When you are a new parent, everyone from the mailman to the woman at the deli counter has advice to offer you, like it or not. You somehow seem to have an invisible sign on your shirt that reads, “I’m new. Advise me.” And everyone else can apparently see it. They mean well. Really, they do. Okay, some of them are just arrogant jerks, but that’s a topic for another day. In my nineteen plus years of parenting six children, some with unique needs, these little gems of advice are the worst I’ve been given.
#1 "Sleep when your baby sleeps"
For me, this one is laughable. Sleep? What’s that? Five of my six little ones were the absolute worst sleepers ever, as infants. If they slept, it was usually only when cradled snugly in someone’s arms, and usually only if that someone was gently swaying. And if I tried to do the silent, bendy pretzel woman routine to gently place the sleeping baby in the bassinet or crib and tiptoe away, holding my breath, without touching anything in the room that might make noise…nope. Wide awake baby.
I tried the other methods too. Making lots of noise to try to condition my babies to sleep through it. Letting them fuss just a little before picking them up. Major failure most of the time.
Looking back, I’m not quite sure how my husband and I survived those years. I guess I was so sleep-deprived that I just don’t remember much of it. I do remember consuming a lot of caffeine and wondering if I’d ever know what it was like to sleep through the night again in my lifetime.
#2 "Take care of yourself first"
I assure you, I am not in support of neglecting self-care. Really, I’m not. But I’ve seen this advice taken to extremes. There must be a healthy balance between self-care and taking care of your child.
When your fearful toddler is going through a particularly difficult time and is terrified of something happening to mom and dad, that’s probably not the time to take a weekend trip. When your teething baby is extra fussy, a trip to the salon might need to wait a day or two.
Anyone caring for small children needs regular breaks, and some pampering is a huge plus too! But I really think this advice should include “…when possible” at the end of the phrase.
#3 "The housekeeping can wait"
This is one that isn’t always terrible advice. I mean, ultimately, the moments we spend with our children are far more important than any load of laundry, clean toilet, or freshly made bed.
But, we also need clean homes in which to raise our children. I can’t imagine telling a pre-K teacher, “Sorry for little Johnny’s stinky, grease-stained shirt. I was too busy making memories with him to do the laundry.”
And what about when mealtime comes and there are no clean dishes? Sorry kids! Just eat out of your hand.
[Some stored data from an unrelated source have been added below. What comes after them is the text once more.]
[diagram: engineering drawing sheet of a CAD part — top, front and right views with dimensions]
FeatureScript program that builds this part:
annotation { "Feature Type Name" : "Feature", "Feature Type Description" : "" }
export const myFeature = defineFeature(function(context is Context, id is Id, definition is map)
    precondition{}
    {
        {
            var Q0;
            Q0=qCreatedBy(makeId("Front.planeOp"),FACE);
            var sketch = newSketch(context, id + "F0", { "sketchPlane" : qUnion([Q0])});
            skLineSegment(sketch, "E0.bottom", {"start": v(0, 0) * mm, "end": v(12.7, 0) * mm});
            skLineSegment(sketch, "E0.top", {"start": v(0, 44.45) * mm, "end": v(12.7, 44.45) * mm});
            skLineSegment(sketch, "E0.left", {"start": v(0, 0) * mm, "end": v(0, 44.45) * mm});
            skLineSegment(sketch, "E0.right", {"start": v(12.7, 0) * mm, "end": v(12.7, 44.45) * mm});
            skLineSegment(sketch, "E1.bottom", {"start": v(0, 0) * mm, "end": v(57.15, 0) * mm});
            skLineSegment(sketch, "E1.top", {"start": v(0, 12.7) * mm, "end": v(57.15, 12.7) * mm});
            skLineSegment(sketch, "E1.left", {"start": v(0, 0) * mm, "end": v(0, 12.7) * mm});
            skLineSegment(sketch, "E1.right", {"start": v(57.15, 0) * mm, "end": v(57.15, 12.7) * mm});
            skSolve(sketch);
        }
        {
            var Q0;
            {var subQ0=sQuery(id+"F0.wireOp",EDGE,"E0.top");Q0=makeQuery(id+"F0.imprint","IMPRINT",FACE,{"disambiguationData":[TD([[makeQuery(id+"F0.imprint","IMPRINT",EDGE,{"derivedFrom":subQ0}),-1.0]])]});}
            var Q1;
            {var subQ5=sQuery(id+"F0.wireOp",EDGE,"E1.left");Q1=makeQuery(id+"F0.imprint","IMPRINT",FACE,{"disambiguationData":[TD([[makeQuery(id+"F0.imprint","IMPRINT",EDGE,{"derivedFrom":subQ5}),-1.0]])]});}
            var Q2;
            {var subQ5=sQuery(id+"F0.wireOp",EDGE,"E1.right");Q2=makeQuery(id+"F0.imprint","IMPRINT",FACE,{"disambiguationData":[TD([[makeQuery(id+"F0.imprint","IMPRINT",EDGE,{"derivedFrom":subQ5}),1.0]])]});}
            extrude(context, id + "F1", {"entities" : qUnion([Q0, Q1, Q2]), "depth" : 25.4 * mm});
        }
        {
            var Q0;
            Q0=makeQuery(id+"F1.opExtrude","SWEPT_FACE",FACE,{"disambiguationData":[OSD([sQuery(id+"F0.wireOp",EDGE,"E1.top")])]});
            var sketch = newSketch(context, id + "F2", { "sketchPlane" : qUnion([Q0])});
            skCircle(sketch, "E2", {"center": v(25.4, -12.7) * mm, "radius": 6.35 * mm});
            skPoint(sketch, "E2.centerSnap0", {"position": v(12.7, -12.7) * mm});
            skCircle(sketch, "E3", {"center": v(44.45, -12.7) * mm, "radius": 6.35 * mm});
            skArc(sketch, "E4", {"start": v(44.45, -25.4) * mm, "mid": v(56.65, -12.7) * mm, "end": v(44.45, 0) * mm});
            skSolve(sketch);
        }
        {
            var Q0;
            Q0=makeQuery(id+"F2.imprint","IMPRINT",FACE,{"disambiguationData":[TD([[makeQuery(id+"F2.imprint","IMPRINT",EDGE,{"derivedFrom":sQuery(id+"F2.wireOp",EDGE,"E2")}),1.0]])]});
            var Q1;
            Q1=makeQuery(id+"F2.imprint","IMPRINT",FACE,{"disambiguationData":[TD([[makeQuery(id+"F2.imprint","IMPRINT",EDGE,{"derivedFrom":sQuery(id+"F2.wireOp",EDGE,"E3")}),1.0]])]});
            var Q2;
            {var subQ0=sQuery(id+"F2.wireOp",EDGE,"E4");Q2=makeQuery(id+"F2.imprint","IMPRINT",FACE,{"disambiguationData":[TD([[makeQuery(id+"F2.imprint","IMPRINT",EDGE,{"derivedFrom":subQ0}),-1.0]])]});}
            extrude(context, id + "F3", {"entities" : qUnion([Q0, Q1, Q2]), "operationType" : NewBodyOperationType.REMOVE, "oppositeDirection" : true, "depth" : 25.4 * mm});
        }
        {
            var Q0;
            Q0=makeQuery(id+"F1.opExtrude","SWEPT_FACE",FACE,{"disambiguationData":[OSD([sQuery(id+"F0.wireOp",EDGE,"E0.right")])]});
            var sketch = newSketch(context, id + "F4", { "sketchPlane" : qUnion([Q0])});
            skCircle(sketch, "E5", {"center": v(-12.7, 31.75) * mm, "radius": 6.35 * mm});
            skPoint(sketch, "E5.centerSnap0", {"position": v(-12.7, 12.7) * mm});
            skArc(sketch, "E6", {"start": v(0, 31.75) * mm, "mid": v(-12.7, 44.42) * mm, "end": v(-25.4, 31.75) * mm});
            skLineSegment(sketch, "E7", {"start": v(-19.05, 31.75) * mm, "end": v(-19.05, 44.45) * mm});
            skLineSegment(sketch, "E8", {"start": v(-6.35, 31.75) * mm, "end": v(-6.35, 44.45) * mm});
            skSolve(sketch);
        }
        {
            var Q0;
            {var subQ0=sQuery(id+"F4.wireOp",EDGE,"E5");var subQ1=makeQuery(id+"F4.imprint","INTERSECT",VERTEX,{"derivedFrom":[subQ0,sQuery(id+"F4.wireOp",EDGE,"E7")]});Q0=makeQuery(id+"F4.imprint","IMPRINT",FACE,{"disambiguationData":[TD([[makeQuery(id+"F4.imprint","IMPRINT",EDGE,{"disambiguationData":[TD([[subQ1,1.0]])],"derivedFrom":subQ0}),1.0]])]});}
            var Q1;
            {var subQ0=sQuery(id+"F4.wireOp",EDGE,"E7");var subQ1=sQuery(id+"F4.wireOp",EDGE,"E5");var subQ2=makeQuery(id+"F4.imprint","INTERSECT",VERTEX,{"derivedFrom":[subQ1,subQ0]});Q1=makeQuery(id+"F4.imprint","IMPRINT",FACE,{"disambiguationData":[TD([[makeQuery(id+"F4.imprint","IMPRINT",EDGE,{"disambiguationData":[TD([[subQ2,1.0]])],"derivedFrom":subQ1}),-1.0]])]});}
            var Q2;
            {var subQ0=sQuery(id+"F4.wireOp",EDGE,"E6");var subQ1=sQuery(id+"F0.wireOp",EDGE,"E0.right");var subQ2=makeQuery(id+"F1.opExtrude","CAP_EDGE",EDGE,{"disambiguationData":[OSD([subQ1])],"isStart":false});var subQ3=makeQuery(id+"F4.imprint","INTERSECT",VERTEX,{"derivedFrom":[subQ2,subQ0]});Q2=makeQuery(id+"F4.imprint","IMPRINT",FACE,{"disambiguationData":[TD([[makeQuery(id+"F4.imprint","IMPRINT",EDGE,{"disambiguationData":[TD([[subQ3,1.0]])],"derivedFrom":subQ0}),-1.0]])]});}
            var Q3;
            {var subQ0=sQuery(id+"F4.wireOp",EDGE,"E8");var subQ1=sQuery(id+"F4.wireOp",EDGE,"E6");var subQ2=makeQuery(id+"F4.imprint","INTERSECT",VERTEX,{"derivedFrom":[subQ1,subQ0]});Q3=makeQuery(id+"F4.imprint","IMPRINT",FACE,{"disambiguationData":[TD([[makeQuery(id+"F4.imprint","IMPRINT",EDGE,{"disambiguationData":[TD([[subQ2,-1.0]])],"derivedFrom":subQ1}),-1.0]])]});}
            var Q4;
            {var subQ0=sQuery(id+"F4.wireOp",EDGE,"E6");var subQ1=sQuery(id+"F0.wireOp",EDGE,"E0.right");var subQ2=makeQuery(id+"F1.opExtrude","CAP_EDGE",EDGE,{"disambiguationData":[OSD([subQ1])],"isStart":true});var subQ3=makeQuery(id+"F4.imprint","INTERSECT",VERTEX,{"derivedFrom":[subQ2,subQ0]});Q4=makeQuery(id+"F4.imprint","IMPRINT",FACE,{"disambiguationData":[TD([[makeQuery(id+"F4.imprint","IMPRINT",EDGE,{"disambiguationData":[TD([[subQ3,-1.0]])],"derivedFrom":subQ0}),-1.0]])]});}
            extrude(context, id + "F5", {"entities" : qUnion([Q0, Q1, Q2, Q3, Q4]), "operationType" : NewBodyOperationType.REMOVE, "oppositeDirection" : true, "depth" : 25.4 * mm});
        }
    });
Or when you trip over the toys piled high in the living room and break your tailbone? I’m pretty sure it would be hard to make a lot of meaningful memories while in pain from a broken tailbone. Ouch!
Obviously, we must be very choosy about this piece of advice. I would never miss any of the big moments because of housework, and sometimes the big moments are the small ones.
#4 "Ask for help when you need it"
Now why didn’t I think of that? Let me just get out my phone and scroll through my list of sitters and housekeepers on standby and willing to help. Insert eyeroll here.
Not everyone has a long list. For some, there is no list at all. A lot of families live across the country from anyone they know well enough to trust with their children or anyone that would even consider stepping up to do a little housework or anything else to relieve stressed out parents. Some live just minutes away from extended family and friends but just don’t have any support on which they can rely.
This particular advice might be better given by saying, “I will help you when you need it. Call on me, and I will be there.”
#5 "Things will get easier"
If you are talking about physical requirements, then this is most usually true.
As your baby becomes a toddler, you will carry them less. Once they are out of diapers, you won’t be wrestling an adorable alligator anymore. When they can feed themselves, you won’t be performing show-stopping contortionist feats to nurse, bottle-feed, or spoon-feed them any longer.
But as they age, things may become more mentally and emotionally challenging.
The good news is that you are often at a point by then where you are feeling much more able to handle it because you are getting more sleep and using less physical energy.
Each stage of parenting comes with its own unique set of challenges, and it’s important to have realistic expectations.
As parents, we learn every day. We develop new skills based on what our child needs at the time. We adapt. Things don’t get magically easier in every sense – just manageable, with age and experience.
What's one piece of parenting advice you're tired of hearing?